# Prayers for my Family...



## Nicodemus (Mar 8, 2013)

The Redhead lost her Mama yesterday and we ask that ya`ll keep her and family in your thoughts and prayers durin` this difficult time. Here are the funeral arrangements and online guestbook if you would like to sign it.

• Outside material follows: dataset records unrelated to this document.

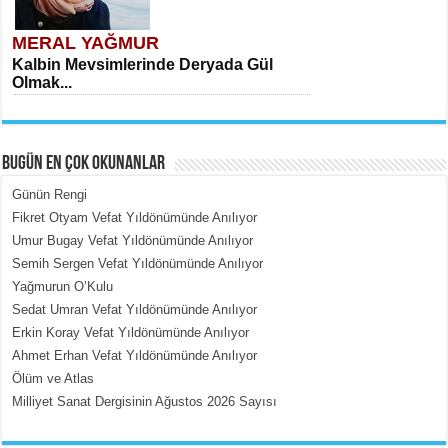
MERAL YAĞMUR
Kalbin Mevsimlerinde Deryada Gül
Olmak...
BUGÜN EN ÇOK OKUNANLAR
Günün Rengi
Fikret Otyam Vefat Yıldönümünde Anılıyor
Umur Bugay Vefat Yıldönümünde Anılıyor
MEHMET ÇOBAN
Semih Sergen Vefat Yıldönümünde Anılıyor
İçerdeki Put Dışardaki Maskeler...
Yağmurun O’Kulu
Sedat Umran Vefat Yıldönümünde Anılıyor
Erkin Koray Vefat Yıldönümünde Anılıyor
Ahmet Erhan Vefat Yıldönümünde Anılıyor
Ölüm ve Atlas
Milliyet Sanat Dergisinin Ağustos 2026 Sayısı
EMİNE CUMA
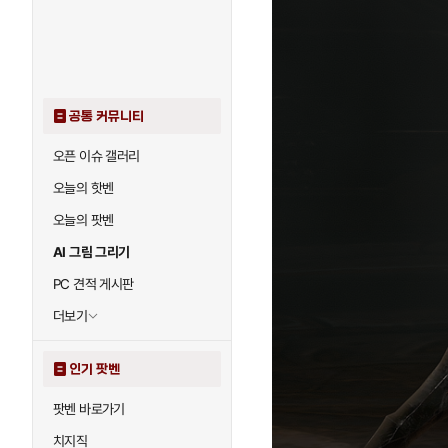
공통 커뮤니티
오픈 이슈 갤러리
오늘의 핫벤
오늘의 팟벤
AI 그림 그리기
PC 견적 게시판
더보기
인기 팟벤
팟벤 바로가기
치지직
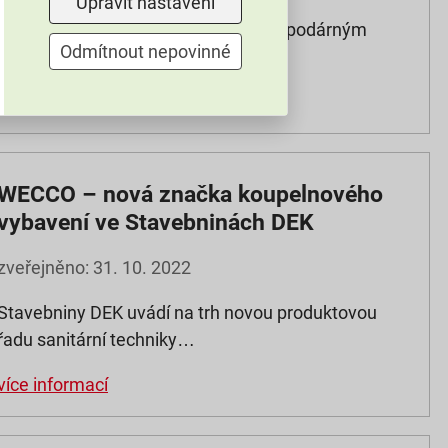
Upravit nastavení
Starý zdroj tepla se vyznačuje nehospodárným
Odmítnout nepovinné
provozem a zvýšeným…
více informací
WECCO – nová značka koupelnového
vybavení ve Stavebninách DEK
zveřejněno: 31. 10. 2022
Stavebniny DEK uvádí na trh novou produktovou
řadu sanitární techniky…
více informací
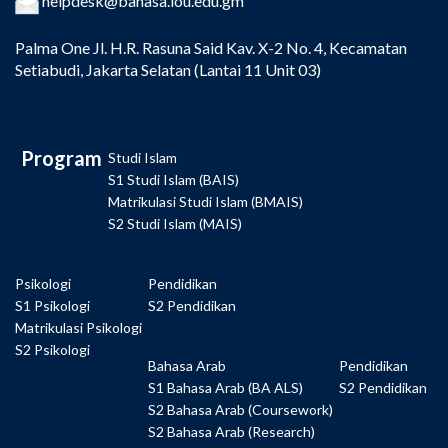
helpdesk@bahasa.iou.edu.gm
Palma One
Jl. H.R. Rasuna Said Kav. X-2 No. 4, Kecamatan
Setiabudi, Jakarta Selatan (Lantai 11 Unit 03)
Program
Studi Islam
S1 Studi Islam (BAIS)
Matrikulasi Studi Islam (BMAIS)
S2 Studi Islam (MAIS)
Psikologi
Pendidikan
S1 Psikologi
S2 Pendidikan
Matrikulasi Psikologi
S2 Psikologi
Bahasa Arab
Pendidikan
S1 Bahasa Arab (BA ALS)
S2 Pendidikan
S2 Bahasa Arab (Coursework)
S2 Bahasa Arab (Research)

http://www.iveyfuneral.com/sitemaker/sites/iveyfu0/obit.cgi?user=931396Bankston#


----------



## T.P. (Mar 8, 2013)

You got 'em. Sorry to hear.


----------



## Inthegarge (Mar 8, 2013)

Sorry for your Loss...Praying for God's comfort in a difficult time...


----------



## Arrow3 (Mar 8, 2013)

Very sorry to hear.


----------



## Headshot (Mar 8, 2013)

I know this is a difficult time.  Prayers sent for all of you.


----------



## Artfuldodger (Mar 8, 2013)

I'm sorry to hear about your loss. Prayers for  ya'll in this difficult time.


----------



## sniper22 (Mar 8, 2013)

Prayers lifted. I'm sorry for the loss.


----------



## bull0ne (Mar 8, 2013)

Prayers sent for all involved during this time of loss and sorrow.


----------



## K80 (Mar 8, 2013)

Sorry to hear, prayers sent.


----------



## PastorRay (Mar 10, 2013)

May God's grace lift all to his breast of love


----------



## speedcop (Mar 10, 2013)

Our prayers for comfort to the family


----------



## lagrangedave (Mar 10, 2013)

Prayers sent from here also.


----------



## Sargent (Mar 10, 2013)

sent.


----------



## EAGLE EYE 444 (Mar 11, 2013)

Nic,
My sincere condolences go out to Sheryl, You and the entire family during this time of loss.


----------



## Paymaster (Mar 11, 2013)

My condolences Nick. My Prayers are added for you and Sheryl.


----------



## CAL90 (Mar 11, 2013)

Prayers for the family


----------



## blood on the ground (Mar 11, 2013)

My condolences to you and your wife Nic.


----------



## Gadestroyer74 (Mar 11, 2013)

Nicodemus said:


> The Redhead lost her Mama yesterday and we ask that ya`ll keep her and family in your thoughts and prayers durin` this difficult time. Here are the funeral arrangements and online guestbook if you would like to sign it.
> 
> http://www.iveyfuneral.com/sitemaker/sites/iveyfu0/obit.cgi?user=931396Bankston#


Prayers sent my friend !


----------



## Jeff Phillips (Mar 11, 2013)

Prayers said...


----------



## 4HAND (Mar 11, 2013)

Sorry for your loss. Prayers sent.


----------



## Nicodemus (Mar 11, 2013)

Thank you all for the kind thoughts and prayers.


----------



## BRIAN1 (Mar 12, 2013)

Prayers sent.


----------



## Keebs (Mar 12, 2013)




----------



## StriperAddict (Mar 12, 2013)

Comfort & peace to you and your wife & family Nic. Sorry for your loss.


----------



## Coffee Football (Mar 12, 2013)

Prayers for your family. sorry for your loss.


----------



## Ellbow (Mar 13, 2013)

Sorry to hear Nic. You and your wife will be in my prayers.
El


----------